Data excerpts:
────────

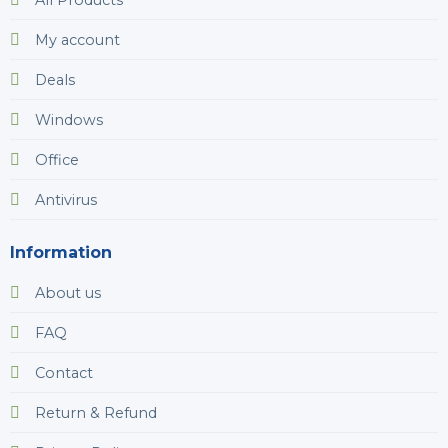
My account
Deals
Windows
Office
Antivirus
Information
About us
FAQ
Contact
Return & Refund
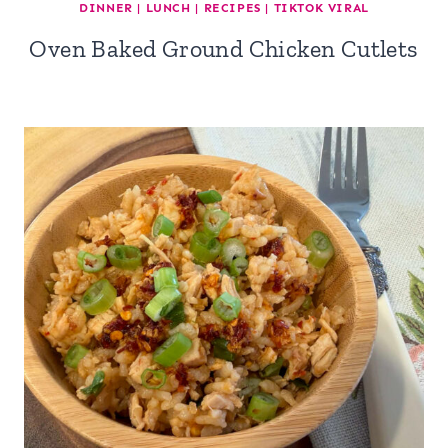
DINNER
|
LUNCH
|
RECIPES
|
TIKTOK VIRAL
Oven Baked Ground Chicken Cutlets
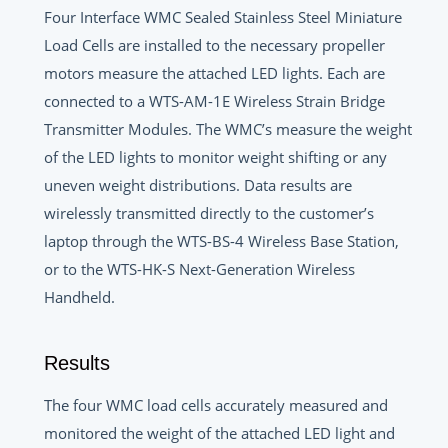
Four Interface WMC Sealed Stainless Steel Miniature
Load Cells are installed to the necessary propeller
motors measure the attached LED lights. Each are
connected to a WTS-AM-1E Wireless Strain Bridge
Transmitter Modules. The WMC’s measure the weight
of the LED lights to monitor weight shifting or any
uneven weight distributions. Data results are
wirelessly transmitted directly to the customer’s
laptop through the WTS-BS-4 Wireless Base Station,
or to the WTS-HK-S Next-Generation Wireless
Handheld.
Results
The four WMC load cells accurately measured and
monitored the weight of the attached LED light and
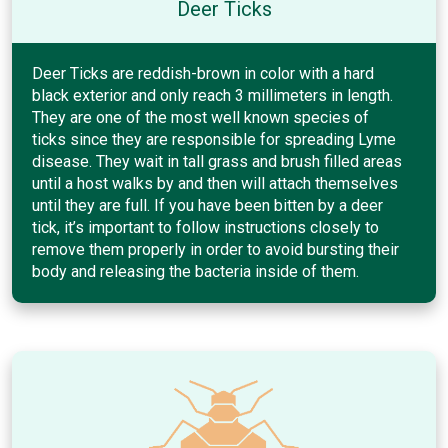
Deer Ticks
Deer Ticks are reddish-brown in color with a hard
black exterior and only reach 3 millimeters in length.
They are one of the most well known species of
ticks since they are responsible for spreading Lyme
disease. They wait in tall grass and brush filled areas
until a host walks by and then will attach themselves
until they are full. If you have been bitten by a deer
tick, it’s important to follow instructions closely to
remove them properly in order to avoid bursting their
body and releasing the bacteria inside of them.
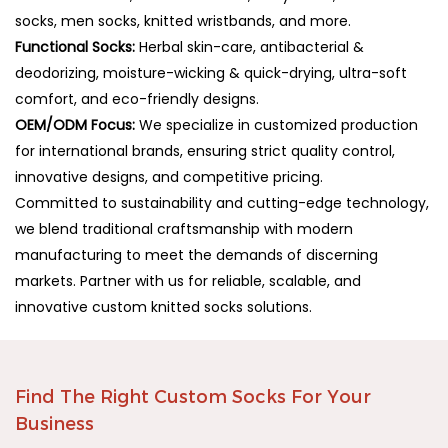
socks, men socks, knitted wristbands, and more.
Functional Socks:
Herbal skin-care, antibacterial &
deodorizing, moisture-wicking & quick-drying, ultra-soft
comfort, and eco-friendly designs.
OEM/ODM Focus:
We specialize in customized production
for international brands, ensuring strict quality control,
innovative designs, and competitive pricing.
Committed to sustainability and cutting-edge technology,
we blend traditional craftsmanship with modern
manufacturing to meet the demands of discerning
markets. Partner with us for reliable, scalable, and
innovative custom knitted socks solutions.
Find The Right Custom Socks For Your
Business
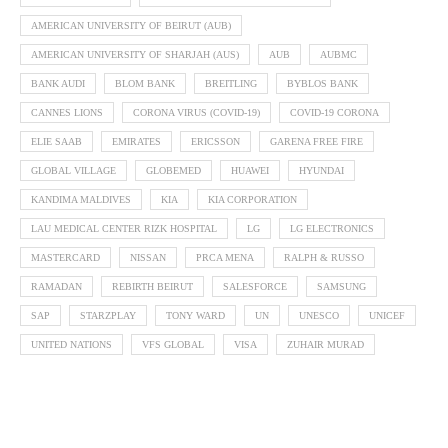
AMERICAN UNIVERSITY OF BEIRUT (AUB)
AMERICAN UNIVERSITY OF SHARJAH (AUS)
AUB
AUBMC
BANK AUDI
BLOM BANK
BREITLING
BYBLOS BANK
CANNES LIONS
CORONA VIRUS (COVID-19)
COVID-19 CORONA
ELIE SAAB
EMIRATES
ERICSSON
GARENA FREE FIRE
GLOBAL VILLAGE
GLOBEMED
HUAWEI
HYUNDAI
KANDIMA MALDIVES
KIA
KIA CORPORATION
LAU MEDICAL CENTER RIZK HOSPITAL
LG
LG ELECTRONICS
MASTERCARD
NISSAN
PRCA MENA
RALPH & RUSSO
RAMADAN
REBIRTH BEIRUT
SALESFORCE
SAMSUNG
SAP
STARZPLAY
TONY WARD
UN
UNESCO
UNICEF
UNITED NATIONS
VFS GLOBAL
VISA
ZUHAIR MURAD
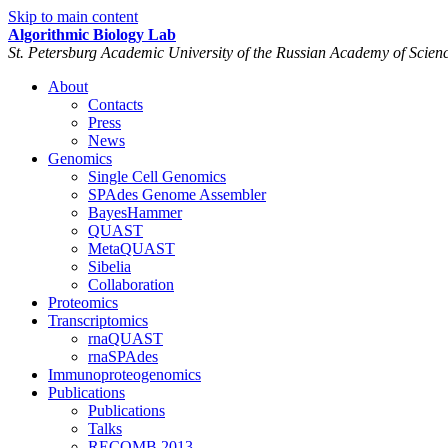
Skip to main content
Algorithmic Biology Lab
St. Petersburg Academic University of the Russian Academy of Scien
About
Contacts
Press
News
Genomics
Single Cell Genomics
SPAdes Genome Assembler
BayesHammer
QUAST
MetaQUAST
Sibelia
Collaboration
Proteomics
Transcriptomics
rnaQUAST
rnaSPAdes
Immunoproteogenomics
Publications
Publications
Talks
RECOMB 2013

────────

▸ **Work item**
Tally the lines above that hold "CORONA" and write the result as a lone number.

▸ **Task answer**
2